Every aspect of the official response is based on lies. For weeks, Berejiklian said the rate of hospitalisations per infections in NSW stood at 5.5 percent. Only last weekend did she admit that the real figure was double that, at 11 or 12 percent. The Saturday Paper revealed on September 4, that an additional 1,700 COVID-infected people are supposedly receiving “hospital-grade care” at home. If they were counted, the true rate of hospitalisation would be over 15 percent.

The government claims to have “quadrupled” ICU capacity, with the acquisition of more than 2,000 additional beds and ventilators. The modelling drops that assertion, without any explanation, but maintains the fiction of hundreds of additional beds and staff, even though a NSW government briefing to the “National Cabinet,” leaked last month, acknowledged a maximum surge capacity of just 164 extra beds.

The government can peddle such blatantly false statements because the state and federal Labor Party has marched in lockstep throughout the pandemic. The NSW Labor leader Chris Minns and federal leader Anthony Albanese have backed the policies of the Liberal-National governments despite the losses of lives being borne by ordinary people.
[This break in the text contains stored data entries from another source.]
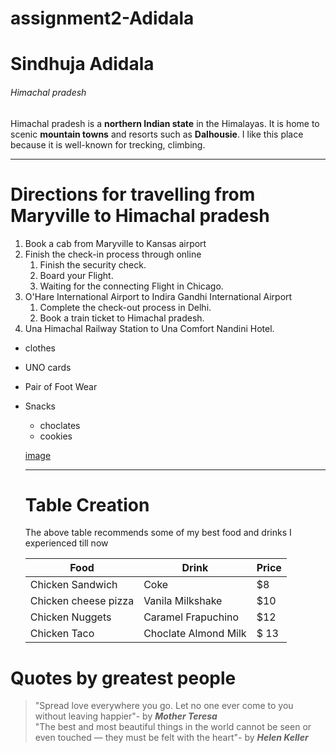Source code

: # assignment2-Adidala
# Sindhuja Adidala
###### Himachal pradesh

Himachal pradesh is a **northern Indian state** in the Himalayas. It is home to scenic **mountain towns** and resorts such as **Dalhousie**. I like this place because it is well-known for trecking, climbing. 

---


# Directions for travelling from Maryville to Himachal pradesh
1. Book a cab from Maryville to Kansas airport
2. Finish the check-in process through online 
   1. Finish the security check.
   2. Board your Flight.
   3. Waiting for the connecting Flight in Chicago.
3. O'Hare International Airport to Indira Gandhi International Airport
   1. Complete the check-out process in Delhi.
   2. Book a train ticket to Himachal pradesh.
4. Una Himachal Railway Station to Una Comfort Nandini Hotel.

* clothes
* UNO cards
* Pair of Foot Wear
* Snacks
  * choclates
  * cookies

  [image](https://github.com/SINDHUJA-ADIDALA/assignment2-Adidala/blob/main/AboutMe.md)

  ---

  # Table Creation

  The above table recommends some of my best food and drinks I experienced till now

  |          Food                        |        Drink                | Price   |
  |          ----                        |        -----                | -----   |
  |       Chicken Sandwich               |       Coke                  | $8      |
  |       Chicken cheese pizza           |      Vanila Milkshake       | $10     |
  |       Chicken Nuggets                |      Caramel Frapuchino     | $12     |
  |       Chicken Taco                   |      Choclate Almond Milk   | $ 13    |


# Quotes by greatest people

> "Spread love everywhere you go. Let no one ever come to you without leaving happier"- by ***Mother Teresa*** <br>
> "The best and most beautiful things in the world cannot be seen or even touched — they must be felt with the heart"- by ***Helen Keller***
The situation is no different in the neighbouring state of Victoria, where an outbreak is starting to engulf the healthcare system, or in any other state, where the hospitals are already stretched beyond capacity, even without COVID patients.

All the governments are responsible, Labor and Liberal-National, as well as the healthcare trade unions, which have suppressed struggles by doctors and nurses during decades of cuts.

What is required is an independent political movement of the working class, and the formation of rank-and-file committees, to halt the criminal reopening plans, enforce safety measures and fight for a massive expansion of public healthcare.